WORK REQUIRED
The word "middle" marks the lines to keep; find each one in the data and copy it.

RECORDED INFORMATION
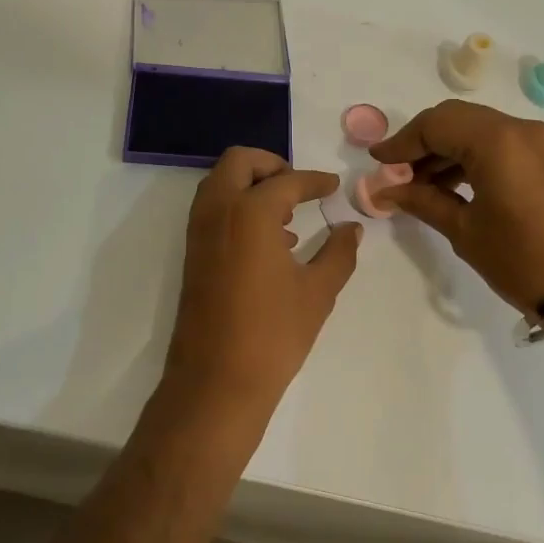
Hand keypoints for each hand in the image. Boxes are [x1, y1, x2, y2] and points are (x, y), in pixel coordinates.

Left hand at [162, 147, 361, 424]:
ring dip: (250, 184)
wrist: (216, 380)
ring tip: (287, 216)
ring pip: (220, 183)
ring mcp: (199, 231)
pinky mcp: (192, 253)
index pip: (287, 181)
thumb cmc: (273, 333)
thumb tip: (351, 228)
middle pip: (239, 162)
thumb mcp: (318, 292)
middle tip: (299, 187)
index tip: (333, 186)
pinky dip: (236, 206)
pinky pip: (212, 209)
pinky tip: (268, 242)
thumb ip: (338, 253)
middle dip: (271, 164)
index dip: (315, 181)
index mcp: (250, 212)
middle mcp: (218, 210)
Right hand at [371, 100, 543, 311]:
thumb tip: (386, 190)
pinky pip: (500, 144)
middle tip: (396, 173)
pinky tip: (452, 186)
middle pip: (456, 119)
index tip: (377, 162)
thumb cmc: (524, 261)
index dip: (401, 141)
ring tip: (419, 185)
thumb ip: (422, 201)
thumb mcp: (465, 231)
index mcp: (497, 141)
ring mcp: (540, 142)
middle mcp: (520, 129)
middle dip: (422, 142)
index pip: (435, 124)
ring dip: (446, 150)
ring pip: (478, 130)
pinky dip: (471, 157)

TASK OUTPUT
middle pip: (239, 162)
middle tip: (299, 187)
middle dip: (271, 164)
middle mcp: (218, 210)
middle tip: (396, 173)
middle pip: (456, 119)
middle mcp: (520, 129)
middle dip: (422, 142)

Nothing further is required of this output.